Deaths from cancer, heart disease and other causes are not slowing down, meanwhile, leaving some families frustrated that their funeral plans have been disrupted by a virus their loved ones did not contract. "In our industry, it never stops raining," says Mak. "This is a bad time to die."

Always lurking are the personal risks. Workers who traditionally retrieved bodies in business attire to avoid upsetting family members now wear hazmat suits. And it is taking more workers to retrieve bodies from hospitals, given their added weight from swelling after weeks on respirators.

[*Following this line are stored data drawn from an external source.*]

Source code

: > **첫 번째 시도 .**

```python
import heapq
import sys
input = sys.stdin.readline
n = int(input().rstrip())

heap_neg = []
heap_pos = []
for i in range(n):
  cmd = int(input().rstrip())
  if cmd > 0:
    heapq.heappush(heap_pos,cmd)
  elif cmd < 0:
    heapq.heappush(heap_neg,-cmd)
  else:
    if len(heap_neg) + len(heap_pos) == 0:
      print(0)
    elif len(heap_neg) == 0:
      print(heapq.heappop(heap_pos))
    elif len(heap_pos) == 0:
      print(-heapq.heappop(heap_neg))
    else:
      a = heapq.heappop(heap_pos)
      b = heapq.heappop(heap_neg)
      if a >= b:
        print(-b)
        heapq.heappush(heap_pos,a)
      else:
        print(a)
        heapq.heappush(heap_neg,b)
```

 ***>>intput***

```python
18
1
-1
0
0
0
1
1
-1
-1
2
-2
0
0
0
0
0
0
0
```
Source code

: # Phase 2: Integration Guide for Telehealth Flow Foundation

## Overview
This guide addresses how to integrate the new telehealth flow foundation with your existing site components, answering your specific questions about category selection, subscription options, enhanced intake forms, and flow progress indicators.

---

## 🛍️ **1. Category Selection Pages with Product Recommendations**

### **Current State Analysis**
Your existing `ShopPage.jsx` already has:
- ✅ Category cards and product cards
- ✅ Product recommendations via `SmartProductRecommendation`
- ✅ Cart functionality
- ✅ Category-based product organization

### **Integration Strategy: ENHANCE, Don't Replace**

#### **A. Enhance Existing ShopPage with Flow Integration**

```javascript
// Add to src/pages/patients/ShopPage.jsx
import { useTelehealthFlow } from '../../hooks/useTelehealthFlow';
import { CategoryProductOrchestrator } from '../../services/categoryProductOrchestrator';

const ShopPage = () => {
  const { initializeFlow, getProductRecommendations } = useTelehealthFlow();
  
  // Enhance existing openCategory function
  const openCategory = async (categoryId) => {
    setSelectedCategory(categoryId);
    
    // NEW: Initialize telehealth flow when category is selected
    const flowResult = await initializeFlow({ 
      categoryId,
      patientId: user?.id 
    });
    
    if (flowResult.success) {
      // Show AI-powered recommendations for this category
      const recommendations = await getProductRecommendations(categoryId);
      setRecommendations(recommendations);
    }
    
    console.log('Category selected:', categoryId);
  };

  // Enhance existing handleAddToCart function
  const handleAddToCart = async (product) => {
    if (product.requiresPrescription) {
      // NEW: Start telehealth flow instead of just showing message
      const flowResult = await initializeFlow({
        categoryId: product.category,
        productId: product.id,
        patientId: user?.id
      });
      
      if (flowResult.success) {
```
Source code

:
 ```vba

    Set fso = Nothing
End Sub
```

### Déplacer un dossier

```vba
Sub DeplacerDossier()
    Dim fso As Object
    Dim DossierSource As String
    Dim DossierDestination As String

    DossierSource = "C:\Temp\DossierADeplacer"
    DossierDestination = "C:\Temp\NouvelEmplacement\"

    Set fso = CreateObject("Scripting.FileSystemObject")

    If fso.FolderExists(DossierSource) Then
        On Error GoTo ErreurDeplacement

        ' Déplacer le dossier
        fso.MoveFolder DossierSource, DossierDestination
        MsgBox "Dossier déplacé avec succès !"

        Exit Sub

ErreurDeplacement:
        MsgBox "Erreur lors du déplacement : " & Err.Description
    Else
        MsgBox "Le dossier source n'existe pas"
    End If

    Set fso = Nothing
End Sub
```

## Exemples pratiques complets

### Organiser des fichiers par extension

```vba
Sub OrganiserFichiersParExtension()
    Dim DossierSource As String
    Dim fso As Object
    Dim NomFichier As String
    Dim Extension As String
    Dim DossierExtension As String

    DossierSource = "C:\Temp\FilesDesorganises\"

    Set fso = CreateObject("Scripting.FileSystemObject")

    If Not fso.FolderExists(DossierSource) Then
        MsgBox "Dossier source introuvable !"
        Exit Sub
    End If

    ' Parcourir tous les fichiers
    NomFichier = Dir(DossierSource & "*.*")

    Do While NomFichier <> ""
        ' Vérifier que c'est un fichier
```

Workers wearing personal protective equipment bury bodies in a potter's field on Hart Island in New York. Photo: AP alt=Workers wearing personal protective equipment bury bodies in a potter's field on Hart Island in New York. Photo: AP

While the risk of contagion from corpses appears relatively low, researchers in Thailand have reported the first Covid-19 transmission from dead to living hosts, while the World Health Organisation advises against embalming and discourages mourners from kissing bodies.

Workers routinely spray and insert cotton into the corpse's mouth and nose on site rather than behind mortuary doors to prevent infected gas from exiting the lungs. "There's still so much that's not known," says Hightower.

Mak never expected to become a undertaker. Raised in Hong Kong's Shau Kei Wan district, he moved to the US for college before joining his sister and brother-in-law's funeral business in 1985. As New York's immigrant Chinese population grew, the family expanded to four sites.

While most immigrants follow Chinese funeral traditions, over time they become increasingly Westernised and, by the second or third generation, even embarrassed at how little they know, Mak says, although most continue burning paper money. "I'm worried the next generation will lose all the traditions," he says.

As Mak nears the end of another long day, he reflects on the past two months. "Nobody signed up for this," he says. "But we still have to go on and fight."